- [Prompt 1]
Answer these questions about the Hoon lesson text:
(a) What does the text tell you to type into a fakeship Dojo?
(b) What name is given to the context in which each expression takes place?
(c) What Lisp is named alongside the form (+ 5 6)?
- [Prompt 2]
Change "Clojure" to "Racket" in the Hoon lesson text between "The operation you" and "and unambiguously specified.", inclusive, and give that span with the change.
- [Prompt 3]
Extend the Hoon lesson text from where it stops.

- [Document passage]
__________

Hoon School Lesson 1

It's important to get to writing code fast. Open a fakeship Dojo, type

%- add [5 6]

and press Return. (Note that there are two spaces between some components, and that if you attempt to write without both spaces, the Dojo prompt will not let you type.)

The operation you just completed is straightforward enough: 5 + 6, in many languages, or (+ 5 6) in a Lisp like Clojure. If we want to know why things look the way they do in Hoon, we need to step back to talk about why the system needs the Hoon representation at all.

Why Hoon?

The Urbit operating system hews to a conceptual model wherein each expression takes place in a certain context (the “subject”). While sharing a lot of practicality with other programming paradigms and platforms, Urbit's model is mathematically well-defined and unambiguously specified.

At its root, Urbit is completely specified by Nock, sort of a machine language for the Urbit virtual machine layer and event log. However, Nock code is basically unreadable (and unwriteable) for a human. One worked example yields, for decrementing a value by one, the Nock formula:

[8 [1 0] 8 [1 6 [5 [0 7] 4 0 6] [0 6] 9 2 [0 2] [4 0 6] 0 7] 9 2 0 1]

This is like reading binary machine code: perhaps a silicon engineer needs to know this, but we mortals need a clearer vernacular.

__________

Saved data entries
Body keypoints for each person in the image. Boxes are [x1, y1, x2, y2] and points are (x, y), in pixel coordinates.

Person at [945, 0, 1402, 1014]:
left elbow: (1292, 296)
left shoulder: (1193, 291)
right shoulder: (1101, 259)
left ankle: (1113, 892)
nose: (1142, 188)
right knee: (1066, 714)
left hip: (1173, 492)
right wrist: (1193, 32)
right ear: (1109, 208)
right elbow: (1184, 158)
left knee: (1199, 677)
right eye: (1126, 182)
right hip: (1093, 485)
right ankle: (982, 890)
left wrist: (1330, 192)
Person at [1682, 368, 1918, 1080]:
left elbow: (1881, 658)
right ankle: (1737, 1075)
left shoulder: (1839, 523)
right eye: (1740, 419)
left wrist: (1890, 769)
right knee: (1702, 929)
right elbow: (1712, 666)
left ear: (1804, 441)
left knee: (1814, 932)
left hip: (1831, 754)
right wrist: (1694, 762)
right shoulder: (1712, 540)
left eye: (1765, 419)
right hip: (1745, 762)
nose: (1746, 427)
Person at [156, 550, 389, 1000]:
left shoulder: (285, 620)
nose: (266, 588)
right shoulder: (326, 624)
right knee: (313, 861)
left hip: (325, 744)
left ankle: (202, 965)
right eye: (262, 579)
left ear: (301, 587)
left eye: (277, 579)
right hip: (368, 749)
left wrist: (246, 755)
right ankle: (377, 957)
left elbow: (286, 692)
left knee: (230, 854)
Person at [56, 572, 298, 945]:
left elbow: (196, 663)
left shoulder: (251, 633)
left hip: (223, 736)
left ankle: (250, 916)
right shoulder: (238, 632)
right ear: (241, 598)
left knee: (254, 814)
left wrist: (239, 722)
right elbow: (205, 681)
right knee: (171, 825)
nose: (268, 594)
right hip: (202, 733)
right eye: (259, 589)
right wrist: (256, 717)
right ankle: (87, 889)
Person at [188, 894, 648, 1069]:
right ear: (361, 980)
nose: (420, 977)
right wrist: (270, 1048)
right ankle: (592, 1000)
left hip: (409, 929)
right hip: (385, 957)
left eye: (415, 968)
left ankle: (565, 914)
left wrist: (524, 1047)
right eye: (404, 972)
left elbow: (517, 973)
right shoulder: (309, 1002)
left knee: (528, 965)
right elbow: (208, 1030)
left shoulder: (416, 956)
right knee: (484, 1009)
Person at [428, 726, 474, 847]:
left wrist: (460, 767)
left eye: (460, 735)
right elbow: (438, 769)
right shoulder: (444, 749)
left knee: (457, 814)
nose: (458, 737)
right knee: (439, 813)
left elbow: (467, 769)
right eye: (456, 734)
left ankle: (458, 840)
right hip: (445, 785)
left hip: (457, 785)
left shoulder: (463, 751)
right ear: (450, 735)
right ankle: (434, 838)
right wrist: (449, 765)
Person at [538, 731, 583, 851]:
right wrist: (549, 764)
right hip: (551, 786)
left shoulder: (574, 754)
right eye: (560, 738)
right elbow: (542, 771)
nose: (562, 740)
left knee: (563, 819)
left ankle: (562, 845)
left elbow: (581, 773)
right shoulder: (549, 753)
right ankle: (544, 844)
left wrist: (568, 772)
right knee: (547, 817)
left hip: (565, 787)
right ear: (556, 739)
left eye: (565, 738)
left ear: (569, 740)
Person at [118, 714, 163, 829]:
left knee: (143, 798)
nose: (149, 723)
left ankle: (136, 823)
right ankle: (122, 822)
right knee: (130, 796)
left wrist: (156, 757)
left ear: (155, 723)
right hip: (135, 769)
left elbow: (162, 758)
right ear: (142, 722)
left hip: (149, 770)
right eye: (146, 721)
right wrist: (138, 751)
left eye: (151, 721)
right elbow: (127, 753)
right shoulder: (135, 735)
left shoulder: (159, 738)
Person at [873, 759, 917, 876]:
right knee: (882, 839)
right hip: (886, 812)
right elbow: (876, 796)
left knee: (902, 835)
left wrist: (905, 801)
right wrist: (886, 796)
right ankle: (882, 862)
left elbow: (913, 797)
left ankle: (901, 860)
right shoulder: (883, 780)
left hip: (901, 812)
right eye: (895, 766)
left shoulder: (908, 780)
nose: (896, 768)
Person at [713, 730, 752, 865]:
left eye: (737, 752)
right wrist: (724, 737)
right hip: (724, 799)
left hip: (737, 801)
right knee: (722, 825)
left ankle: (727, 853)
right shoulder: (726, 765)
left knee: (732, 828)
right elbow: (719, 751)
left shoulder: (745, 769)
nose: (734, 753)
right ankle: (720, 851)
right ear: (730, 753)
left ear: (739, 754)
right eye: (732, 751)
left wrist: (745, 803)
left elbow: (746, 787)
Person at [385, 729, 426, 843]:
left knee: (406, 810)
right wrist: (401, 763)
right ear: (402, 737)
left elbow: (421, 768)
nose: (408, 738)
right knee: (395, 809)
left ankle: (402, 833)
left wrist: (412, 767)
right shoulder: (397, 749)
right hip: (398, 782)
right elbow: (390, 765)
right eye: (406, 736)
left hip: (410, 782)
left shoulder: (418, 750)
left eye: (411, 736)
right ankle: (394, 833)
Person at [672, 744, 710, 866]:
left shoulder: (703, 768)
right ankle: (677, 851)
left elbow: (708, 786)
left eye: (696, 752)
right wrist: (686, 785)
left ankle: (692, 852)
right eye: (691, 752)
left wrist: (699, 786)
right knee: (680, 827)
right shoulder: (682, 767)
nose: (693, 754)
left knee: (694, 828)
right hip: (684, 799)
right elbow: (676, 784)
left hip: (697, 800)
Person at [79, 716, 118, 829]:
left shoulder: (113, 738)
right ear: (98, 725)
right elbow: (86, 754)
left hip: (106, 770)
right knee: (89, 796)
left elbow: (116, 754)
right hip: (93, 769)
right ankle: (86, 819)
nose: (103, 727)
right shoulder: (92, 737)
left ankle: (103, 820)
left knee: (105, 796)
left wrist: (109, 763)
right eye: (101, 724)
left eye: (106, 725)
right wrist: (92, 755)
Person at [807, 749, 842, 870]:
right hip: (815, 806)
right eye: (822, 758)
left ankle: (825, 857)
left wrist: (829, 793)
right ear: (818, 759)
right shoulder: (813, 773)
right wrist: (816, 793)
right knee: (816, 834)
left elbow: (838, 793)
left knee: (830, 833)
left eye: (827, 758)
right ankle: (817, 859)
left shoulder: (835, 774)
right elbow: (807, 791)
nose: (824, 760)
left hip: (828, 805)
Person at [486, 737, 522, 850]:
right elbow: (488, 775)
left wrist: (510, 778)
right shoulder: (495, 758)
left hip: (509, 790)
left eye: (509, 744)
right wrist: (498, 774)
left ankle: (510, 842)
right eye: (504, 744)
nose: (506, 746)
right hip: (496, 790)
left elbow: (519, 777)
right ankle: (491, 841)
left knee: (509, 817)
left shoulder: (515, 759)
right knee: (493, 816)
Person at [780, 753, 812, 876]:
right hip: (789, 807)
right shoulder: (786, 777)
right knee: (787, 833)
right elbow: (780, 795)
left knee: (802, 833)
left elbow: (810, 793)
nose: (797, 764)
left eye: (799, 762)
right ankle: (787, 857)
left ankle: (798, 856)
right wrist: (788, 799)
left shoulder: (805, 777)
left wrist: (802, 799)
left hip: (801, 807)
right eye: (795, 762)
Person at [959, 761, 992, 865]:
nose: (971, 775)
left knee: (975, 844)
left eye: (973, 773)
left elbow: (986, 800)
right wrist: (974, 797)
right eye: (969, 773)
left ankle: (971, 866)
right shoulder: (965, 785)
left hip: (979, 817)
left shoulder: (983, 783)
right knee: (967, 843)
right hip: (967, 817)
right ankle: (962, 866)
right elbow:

__________

- [Written reply 1]
(a) %- add [5 6]
(b) The subject
(c) Clojure

- [Written reply 2]
The operation you just completed is straightforward enough: 5 + 6, in many languages, or (+ 5 6) in a Lisp like Racket. If we want to know why things look the way they do in Hoon, we need to step back to talk about why the system needs the Hoon representation at all.

Why Hoon?

The Urbit operating system hews to a conceptual model wherein each expression takes place in a certain context (the “subject”). While sharing a lot of practicality with other programming paradigms and platforms, Urbit's model is mathematically well-defined and unambiguously specified.

- [Written reply 3]
Hoon serves as Urbit's practical programming language. Everything in Urbit OS is written in Hoon, and many of the ancillary tools as well.

Any operation in Urbit ultimately results in a value. Much like machine language designates any value as a command, an address, or a number, a Hoon value is interpreted per the Nock rules and results in a basic data value at the end. So what are our data values in Hoon? How does it work?

[Ted Blackman ~rovnys-ricfer

, “Why Hoon?”](Why Hoon? • Blog • urbit.org)

Nouns and Verbs

Think about a child persistently asking you what a thing is made of. At first, you may respond, "plastic", or "metal". Eventually, the child may wear you down to a more fundamental level: atoms and molecules.

In a very similar sense, everything in a Hoon program is an atom or a molecule. A Hoon program is a complex molecule, a digital chemistry that describes one mathematical representation of data caught in a crystal.

The most general data category in Hoon is a noun. This is just about as broad as saying “thing”, so let's be more specific:

A noun is an atom or a cell.

Progress? We can say, in plain English, that

An atom is a nonzero integer number (0–∞).
A cell is a pair of two nouns. (In our chemical metaphor, a cell is a molecule!)

Everything in Hoon (and Nock, and Urbit) is a noun. The Urbit OS itself is a noun. So given any noun, the Urbit VM simply applies the Nock rules to change the noun in well-defined mechanical ways.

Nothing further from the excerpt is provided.